# [PROBLEM DETAILS]
Repeat these lines word for word, everything from the line that contains "region: Kansas" down to the line that contains "sub-region: Dallas County", both of those lines included.

# [DATASET EXCERPTS]
++++++++++
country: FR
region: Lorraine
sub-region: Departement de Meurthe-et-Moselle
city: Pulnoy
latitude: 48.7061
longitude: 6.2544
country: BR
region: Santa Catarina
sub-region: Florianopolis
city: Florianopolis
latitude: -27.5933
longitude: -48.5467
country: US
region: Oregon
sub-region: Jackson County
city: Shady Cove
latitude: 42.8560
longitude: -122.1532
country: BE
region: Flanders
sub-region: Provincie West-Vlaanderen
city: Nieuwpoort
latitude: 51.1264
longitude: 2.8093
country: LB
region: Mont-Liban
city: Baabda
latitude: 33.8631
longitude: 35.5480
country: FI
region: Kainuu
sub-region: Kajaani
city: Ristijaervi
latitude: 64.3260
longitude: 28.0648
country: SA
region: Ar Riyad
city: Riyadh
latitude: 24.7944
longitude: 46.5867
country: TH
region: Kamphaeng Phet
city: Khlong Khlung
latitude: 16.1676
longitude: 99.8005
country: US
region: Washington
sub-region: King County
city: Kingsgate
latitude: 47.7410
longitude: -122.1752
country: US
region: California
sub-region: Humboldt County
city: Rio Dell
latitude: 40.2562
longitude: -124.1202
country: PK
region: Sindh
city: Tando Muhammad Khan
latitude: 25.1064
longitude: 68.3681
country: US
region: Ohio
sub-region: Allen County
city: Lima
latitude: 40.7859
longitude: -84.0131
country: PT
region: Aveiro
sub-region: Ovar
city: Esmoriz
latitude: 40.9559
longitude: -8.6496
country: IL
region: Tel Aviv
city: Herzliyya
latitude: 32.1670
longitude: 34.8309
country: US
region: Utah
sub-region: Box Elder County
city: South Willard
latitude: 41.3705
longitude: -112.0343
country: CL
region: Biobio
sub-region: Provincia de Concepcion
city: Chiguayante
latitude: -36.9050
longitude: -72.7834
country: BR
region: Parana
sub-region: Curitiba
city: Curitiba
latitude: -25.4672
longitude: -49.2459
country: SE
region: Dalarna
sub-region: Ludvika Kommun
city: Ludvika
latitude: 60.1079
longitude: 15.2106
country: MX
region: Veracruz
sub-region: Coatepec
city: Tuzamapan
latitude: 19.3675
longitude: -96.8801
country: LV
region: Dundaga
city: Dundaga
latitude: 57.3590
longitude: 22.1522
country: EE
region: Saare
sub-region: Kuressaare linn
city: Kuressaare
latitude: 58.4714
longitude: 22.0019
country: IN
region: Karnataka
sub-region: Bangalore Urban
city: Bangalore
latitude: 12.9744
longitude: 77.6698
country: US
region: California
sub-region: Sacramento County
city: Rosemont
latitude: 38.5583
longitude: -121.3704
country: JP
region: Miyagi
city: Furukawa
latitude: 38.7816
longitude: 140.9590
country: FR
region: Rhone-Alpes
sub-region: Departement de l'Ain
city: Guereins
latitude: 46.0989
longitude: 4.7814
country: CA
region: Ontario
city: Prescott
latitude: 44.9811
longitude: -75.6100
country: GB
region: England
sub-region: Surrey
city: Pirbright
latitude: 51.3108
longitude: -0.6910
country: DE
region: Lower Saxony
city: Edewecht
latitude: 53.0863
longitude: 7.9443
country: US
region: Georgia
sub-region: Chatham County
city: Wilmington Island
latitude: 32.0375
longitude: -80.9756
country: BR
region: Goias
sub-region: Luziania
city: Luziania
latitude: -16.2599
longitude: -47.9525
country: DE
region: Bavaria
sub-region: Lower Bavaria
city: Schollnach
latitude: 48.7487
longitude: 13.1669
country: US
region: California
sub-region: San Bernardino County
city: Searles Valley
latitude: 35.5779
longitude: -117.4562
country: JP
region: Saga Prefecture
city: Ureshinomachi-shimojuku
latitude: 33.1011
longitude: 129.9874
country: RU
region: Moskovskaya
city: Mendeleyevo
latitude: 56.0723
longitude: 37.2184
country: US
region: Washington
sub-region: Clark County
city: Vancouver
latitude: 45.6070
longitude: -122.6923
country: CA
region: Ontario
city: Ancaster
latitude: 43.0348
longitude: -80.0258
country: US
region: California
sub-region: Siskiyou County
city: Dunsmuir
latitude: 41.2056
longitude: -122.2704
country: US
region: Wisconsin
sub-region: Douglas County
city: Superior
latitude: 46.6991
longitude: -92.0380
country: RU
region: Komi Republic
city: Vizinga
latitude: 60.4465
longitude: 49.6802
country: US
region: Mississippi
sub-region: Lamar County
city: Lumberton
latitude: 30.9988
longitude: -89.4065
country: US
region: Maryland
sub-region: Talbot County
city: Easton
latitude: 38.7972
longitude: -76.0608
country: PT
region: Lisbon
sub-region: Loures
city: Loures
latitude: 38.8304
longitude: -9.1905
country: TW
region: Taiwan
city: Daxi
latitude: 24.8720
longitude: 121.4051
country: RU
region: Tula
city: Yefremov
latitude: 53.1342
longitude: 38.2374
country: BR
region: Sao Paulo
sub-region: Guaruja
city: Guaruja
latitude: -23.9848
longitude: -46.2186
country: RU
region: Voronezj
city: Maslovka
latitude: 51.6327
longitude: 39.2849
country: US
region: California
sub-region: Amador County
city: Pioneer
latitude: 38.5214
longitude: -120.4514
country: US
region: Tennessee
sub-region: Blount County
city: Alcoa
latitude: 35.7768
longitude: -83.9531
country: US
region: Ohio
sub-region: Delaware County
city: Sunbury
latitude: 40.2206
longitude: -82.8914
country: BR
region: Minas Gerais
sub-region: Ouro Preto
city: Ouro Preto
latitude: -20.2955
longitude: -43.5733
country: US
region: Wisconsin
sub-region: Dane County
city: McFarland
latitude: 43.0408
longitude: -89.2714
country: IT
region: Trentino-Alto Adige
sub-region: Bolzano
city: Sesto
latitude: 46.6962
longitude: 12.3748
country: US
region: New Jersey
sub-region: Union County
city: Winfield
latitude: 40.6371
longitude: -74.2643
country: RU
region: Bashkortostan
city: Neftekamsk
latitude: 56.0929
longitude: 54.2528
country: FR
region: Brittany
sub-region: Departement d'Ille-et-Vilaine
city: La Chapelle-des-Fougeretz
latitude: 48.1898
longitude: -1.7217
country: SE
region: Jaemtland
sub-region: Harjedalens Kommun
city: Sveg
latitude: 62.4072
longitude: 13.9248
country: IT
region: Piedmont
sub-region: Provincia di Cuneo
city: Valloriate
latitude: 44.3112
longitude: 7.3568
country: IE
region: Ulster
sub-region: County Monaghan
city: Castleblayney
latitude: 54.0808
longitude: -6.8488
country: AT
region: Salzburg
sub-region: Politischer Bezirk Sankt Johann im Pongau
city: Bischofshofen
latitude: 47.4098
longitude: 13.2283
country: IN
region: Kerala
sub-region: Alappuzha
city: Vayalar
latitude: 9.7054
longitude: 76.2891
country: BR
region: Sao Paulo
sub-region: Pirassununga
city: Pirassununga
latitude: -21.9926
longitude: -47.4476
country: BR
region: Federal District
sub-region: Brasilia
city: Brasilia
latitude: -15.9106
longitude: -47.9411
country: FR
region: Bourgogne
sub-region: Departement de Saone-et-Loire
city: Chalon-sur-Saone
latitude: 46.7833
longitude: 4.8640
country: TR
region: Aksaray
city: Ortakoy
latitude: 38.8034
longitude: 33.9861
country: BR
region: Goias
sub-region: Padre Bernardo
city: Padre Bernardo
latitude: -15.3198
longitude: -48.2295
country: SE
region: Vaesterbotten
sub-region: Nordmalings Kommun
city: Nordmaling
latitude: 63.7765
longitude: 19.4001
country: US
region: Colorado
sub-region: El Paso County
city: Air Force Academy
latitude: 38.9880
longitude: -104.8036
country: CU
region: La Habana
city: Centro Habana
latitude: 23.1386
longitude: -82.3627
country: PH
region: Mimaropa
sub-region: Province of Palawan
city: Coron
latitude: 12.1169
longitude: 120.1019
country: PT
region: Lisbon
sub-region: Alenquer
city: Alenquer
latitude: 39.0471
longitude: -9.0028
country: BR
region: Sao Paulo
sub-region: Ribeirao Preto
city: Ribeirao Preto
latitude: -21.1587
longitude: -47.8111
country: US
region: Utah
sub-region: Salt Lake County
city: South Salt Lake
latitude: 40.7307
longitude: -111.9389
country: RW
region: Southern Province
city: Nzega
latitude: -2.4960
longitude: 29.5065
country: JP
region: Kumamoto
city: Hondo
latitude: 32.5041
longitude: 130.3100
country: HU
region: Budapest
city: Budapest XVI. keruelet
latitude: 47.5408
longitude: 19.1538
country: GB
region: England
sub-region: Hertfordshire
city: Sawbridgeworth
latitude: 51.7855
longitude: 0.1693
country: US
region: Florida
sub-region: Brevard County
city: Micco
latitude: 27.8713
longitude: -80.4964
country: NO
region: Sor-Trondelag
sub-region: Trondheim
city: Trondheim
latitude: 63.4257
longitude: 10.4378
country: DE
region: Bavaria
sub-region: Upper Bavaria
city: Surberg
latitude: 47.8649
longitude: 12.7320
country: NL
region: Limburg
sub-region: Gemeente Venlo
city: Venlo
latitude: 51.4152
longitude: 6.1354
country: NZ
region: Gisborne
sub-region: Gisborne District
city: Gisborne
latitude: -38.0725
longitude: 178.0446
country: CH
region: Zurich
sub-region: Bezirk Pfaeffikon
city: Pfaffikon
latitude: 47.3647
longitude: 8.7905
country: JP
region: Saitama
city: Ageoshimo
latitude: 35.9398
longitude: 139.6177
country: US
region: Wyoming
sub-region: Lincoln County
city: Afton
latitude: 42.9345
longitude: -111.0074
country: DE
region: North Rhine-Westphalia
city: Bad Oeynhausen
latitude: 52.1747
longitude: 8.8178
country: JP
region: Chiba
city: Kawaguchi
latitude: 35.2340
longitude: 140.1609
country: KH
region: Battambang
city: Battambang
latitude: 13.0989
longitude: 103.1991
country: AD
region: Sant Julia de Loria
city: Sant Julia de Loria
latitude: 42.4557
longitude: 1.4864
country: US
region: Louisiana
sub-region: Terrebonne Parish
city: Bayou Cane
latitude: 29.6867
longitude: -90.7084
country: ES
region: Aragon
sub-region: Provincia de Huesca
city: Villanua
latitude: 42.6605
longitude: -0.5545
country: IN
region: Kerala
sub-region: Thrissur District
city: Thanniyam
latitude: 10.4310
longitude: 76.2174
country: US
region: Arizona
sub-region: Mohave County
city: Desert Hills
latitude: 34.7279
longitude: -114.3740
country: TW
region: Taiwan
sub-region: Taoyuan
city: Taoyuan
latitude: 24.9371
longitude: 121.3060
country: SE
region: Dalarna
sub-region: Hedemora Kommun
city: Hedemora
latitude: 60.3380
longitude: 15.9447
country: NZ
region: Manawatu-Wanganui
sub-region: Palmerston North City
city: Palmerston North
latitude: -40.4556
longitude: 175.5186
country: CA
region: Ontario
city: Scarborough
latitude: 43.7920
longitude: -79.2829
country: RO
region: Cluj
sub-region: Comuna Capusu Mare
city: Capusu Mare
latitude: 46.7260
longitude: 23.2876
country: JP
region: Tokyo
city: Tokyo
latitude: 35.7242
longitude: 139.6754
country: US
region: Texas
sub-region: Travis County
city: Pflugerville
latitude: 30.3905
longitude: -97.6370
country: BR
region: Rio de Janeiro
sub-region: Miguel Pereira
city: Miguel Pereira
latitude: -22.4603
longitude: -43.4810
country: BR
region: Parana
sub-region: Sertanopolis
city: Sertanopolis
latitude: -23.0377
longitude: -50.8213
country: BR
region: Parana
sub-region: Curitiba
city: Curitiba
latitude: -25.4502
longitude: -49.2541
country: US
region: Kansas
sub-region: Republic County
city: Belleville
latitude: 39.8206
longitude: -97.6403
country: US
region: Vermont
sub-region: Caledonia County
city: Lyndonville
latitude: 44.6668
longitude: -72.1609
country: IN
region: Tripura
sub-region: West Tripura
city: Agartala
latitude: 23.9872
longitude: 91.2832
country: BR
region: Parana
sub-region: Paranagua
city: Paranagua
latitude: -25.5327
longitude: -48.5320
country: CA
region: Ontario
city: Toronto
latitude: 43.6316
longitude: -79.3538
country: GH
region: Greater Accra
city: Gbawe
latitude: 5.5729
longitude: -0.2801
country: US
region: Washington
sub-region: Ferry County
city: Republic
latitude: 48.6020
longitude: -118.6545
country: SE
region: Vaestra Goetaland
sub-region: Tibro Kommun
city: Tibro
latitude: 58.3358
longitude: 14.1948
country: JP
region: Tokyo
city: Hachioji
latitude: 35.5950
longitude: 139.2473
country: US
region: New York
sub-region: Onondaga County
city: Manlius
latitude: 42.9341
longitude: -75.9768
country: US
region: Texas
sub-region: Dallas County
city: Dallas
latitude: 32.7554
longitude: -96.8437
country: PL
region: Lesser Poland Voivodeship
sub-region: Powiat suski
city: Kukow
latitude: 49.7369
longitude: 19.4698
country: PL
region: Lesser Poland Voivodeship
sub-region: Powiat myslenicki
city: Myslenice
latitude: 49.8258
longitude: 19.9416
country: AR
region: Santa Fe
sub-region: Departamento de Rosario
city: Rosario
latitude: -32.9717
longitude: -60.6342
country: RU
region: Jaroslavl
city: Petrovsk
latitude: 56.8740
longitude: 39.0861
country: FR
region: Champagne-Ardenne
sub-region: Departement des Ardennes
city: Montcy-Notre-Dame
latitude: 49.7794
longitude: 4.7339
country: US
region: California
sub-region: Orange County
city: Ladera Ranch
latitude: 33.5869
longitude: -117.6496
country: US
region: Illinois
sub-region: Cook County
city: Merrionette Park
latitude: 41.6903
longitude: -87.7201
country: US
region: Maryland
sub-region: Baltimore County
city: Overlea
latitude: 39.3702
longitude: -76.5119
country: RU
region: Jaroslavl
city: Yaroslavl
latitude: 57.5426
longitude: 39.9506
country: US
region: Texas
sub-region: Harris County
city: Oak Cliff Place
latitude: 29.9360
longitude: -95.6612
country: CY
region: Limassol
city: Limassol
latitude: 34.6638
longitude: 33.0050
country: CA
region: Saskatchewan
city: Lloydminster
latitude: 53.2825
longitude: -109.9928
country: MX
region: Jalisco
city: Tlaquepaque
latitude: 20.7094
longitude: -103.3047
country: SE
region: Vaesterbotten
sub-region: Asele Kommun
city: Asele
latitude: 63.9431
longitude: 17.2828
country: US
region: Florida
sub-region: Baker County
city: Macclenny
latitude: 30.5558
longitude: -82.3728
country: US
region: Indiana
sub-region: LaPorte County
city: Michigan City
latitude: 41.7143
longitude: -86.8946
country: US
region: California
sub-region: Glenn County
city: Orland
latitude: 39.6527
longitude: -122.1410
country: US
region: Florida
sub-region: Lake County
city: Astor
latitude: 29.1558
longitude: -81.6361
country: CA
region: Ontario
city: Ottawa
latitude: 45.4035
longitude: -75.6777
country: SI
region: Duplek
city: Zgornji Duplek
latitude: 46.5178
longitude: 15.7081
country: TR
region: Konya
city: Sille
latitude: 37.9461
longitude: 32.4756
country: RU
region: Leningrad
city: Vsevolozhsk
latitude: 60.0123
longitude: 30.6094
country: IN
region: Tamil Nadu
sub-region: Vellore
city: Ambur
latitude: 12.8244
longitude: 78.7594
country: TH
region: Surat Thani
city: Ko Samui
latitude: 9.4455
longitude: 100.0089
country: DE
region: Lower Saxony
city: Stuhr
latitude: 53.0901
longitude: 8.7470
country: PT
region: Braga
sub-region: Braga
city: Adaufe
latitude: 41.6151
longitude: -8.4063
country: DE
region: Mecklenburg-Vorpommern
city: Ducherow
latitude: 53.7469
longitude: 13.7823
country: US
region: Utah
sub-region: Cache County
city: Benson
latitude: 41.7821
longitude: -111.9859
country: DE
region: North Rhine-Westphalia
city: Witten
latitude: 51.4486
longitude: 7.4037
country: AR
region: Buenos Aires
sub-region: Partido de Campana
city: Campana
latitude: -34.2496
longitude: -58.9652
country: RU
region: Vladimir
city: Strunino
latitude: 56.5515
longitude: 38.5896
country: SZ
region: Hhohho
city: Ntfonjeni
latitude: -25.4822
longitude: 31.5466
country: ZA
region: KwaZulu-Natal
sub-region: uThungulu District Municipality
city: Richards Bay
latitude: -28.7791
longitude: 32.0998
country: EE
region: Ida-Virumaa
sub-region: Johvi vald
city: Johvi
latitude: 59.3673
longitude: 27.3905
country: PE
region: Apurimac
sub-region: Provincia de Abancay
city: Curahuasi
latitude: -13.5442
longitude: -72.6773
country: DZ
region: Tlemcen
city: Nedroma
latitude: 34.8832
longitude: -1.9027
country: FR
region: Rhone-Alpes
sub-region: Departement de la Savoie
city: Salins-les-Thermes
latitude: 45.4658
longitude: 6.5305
++++++++++
# [EXPECTED ANSWER]
region: Kansas
sub-region: Republic County
city: Belleville
latitude: 39.8206
longitude: -97.6403
country: US
region: Vermont
sub-region: Caledonia County
city: Lyndonville
latitude: 44.6668
longitude: -72.1609
country: IN
region: Tripura
sub-region: West Tripura
city: Agartala
latitude: 23.9872
longitude: 91.2832
country: BR
region: Parana
sub-region: Paranagua
city: Paranagua
latitude: -25.5327
longitude: -48.5320
country: CA
region: Ontario
city: Toronto
latitude: 43.6316
longitude: -79.3538
country: GH
region: Greater Accra
city: Gbawe
latitude: 5.5729
longitude: -0.2801
country: US
region: Washington
sub-region: Ferry County
city: Republic
latitude: 48.6020
longitude: -118.6545
country: SE
region: Vaestra Goetaland
sub-region: Tibro Kommun
city: Tibro
latitude: 58.3358
longitude: 14.1948
country: JP
region: Tokyo
city: Hachioji
latitude: 35.5950
longitude: 139.2473
country: US
region: New York
sub-region: Onondaga County
city: Manlius
latitude: 42.9341
longitude: -75.9768
country: US
region: Texas
sub-region: Dallas County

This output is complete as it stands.